GPU force buffer ops, reduction and comms on virial steps
-
Currently, Force buffer ops, force reduction and halo exchange fall back to CPU on virial steps. PME-PP comms are still active, but go from PME GPU to PP CPU.
-
Virial steps are irregular, so there is insignificant overall performance benefit to having GPU force buffer ops, reduction and comms on virial steps.
-
But code quality improvements related to reduced complexity of conditionals in do_force()/do_md() could be possible, due to more uniformity across steps.
-
GPU force Buffer ops on virial steps are relatively straightforward, but don't offer much improvement on their own
- see patch at https://gerrit.gromacs.org/c/gromacs/+/15960
-
GPU force reduction on virial steps is much more complex
- On non-virial steps, there is only one active force buffer and this is reduced with both the NB and PME forces.
- On virial steps, there exist 2 separate force buffers forceOut.forceWithShiftForces().force() and forceOut.forceWithVirial().force_. The former is reduced with the NB force, and the latter with the PME force.

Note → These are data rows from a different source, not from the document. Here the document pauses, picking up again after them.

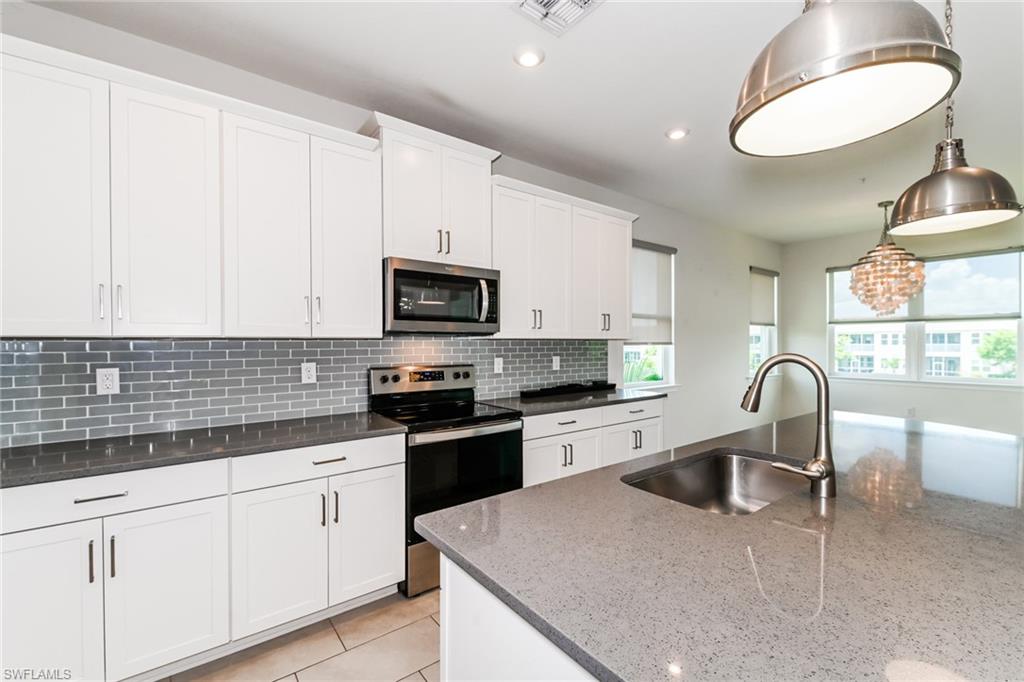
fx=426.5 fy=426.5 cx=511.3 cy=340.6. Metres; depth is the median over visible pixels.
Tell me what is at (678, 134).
recessed light
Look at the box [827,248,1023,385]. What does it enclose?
window
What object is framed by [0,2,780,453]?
left wall
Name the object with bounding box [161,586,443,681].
floor
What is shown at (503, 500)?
island countertop
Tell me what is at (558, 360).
wall outlet
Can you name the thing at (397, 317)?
microwave
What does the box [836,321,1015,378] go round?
building
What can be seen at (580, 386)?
black tray
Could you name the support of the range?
on the floor
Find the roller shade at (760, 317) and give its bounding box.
[749,267,777,327]
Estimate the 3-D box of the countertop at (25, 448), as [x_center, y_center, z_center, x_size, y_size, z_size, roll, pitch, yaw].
[-1.537,0.458,1.874,1.855,0.035,0.659,0,0,-38]
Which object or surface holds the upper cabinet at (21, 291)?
attached to the left wall at (650, 225)
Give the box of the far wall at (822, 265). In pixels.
[780,217,1023,436]
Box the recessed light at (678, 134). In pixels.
[665,126,688,140]
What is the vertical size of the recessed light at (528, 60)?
0.011 m
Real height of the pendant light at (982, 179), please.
1.003 m
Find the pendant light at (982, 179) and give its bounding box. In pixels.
[884,0,1022,236]
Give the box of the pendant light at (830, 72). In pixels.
[730,0,962,157]
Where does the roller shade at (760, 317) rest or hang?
attached to the window at (762, 342)
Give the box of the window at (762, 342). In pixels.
[748,266,777,377]
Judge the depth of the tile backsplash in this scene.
2.23 m
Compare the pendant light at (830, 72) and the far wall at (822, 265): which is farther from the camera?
the far wall at (822, 265)
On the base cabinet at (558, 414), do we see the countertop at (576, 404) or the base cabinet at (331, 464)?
the countertop at (576, 404)
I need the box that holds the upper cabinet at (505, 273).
[492,175,634,338]
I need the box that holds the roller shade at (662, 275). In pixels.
[630,240,674,345]
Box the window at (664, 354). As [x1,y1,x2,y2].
[623,240,675,388]
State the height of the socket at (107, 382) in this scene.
0.119 m
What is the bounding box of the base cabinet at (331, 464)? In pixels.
[0,433,405,681]
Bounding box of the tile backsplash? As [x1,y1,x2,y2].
[0,335,612,446]
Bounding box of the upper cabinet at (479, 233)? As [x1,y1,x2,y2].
[363,112,499,267]
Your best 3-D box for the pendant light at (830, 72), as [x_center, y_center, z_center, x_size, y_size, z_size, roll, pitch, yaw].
[0.670,-0.944,0.882,0.382,0.985,0.380,0,0,-38]
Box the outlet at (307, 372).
[300,362,316,383]
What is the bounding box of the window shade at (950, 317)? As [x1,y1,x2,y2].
[830,248,1023,323]
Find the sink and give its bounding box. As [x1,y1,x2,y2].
[621,449,806,514]
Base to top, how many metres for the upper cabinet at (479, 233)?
0.791 m
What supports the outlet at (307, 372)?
attached to the tile backsplash
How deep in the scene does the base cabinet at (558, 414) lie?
3.05 m
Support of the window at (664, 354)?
in the left wall at (650, 225)
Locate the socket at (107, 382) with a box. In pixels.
[95,367,119,394]
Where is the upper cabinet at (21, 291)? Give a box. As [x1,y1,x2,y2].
[0,35,380,338]
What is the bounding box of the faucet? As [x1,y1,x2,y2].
[741,353,835,499]
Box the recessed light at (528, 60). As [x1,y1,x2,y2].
[513,47,544,67]
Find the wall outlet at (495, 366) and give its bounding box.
[493,356,503,373]
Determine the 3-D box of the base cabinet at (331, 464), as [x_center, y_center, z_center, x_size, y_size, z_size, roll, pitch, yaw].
[-1.399,0.909,1.910,1.639,0.869,0.627,0,0,-38]
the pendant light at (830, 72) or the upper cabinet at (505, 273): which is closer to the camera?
the pendant light at (830, 72)
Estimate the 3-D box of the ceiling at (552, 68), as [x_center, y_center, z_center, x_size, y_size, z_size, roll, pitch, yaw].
[1.996,-1.486,1.425,8.918,0.106,5.936,0,0,-38]
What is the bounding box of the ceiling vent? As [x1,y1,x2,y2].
[510,0,603,35]
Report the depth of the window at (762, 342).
6.24 m
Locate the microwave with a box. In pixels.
[383,257,499,334]
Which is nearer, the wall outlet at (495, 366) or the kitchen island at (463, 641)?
the kitchen island at (463, 641)
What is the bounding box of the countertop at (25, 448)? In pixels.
[0,412,407,488]
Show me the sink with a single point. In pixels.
(690, 472)
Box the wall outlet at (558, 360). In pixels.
[552,355,560,370]
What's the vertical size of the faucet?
0.411 m
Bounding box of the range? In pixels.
[366,363,523,596]
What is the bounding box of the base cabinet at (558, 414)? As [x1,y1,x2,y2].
[521,397,663,489]
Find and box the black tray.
[520,380,616,398]
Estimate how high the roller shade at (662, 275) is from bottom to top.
1.044 m
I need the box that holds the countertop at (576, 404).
[479,386,665,415]
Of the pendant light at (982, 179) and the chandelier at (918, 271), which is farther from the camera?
the chandelier at (918, 271)
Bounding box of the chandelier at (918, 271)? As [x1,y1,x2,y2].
[849,198,925,314]
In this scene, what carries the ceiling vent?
in the ceiling at (552, 68)
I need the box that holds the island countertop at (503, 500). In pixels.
[414,409,1023,681]
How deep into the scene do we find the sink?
1.66 m
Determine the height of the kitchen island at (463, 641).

- We currently have no concept of a second force buffer in the Stata Propagator or the GPU force reduction, and no concept of these distinct reductions.
- It seems that the additional complexity associated with introducing this would outweigh any reduced complexity in conditionals from having the GPU codepaths active on virial steps.
-
GPU force halo exchange on virial steps is relatively straightforward, but not clear there is any benefit to this without GPU force reduction.
-
My feeling is that the simplest solution is to keep force buffer ops, reductions and halo exchange on CPU for virial steps, as we have at the moment.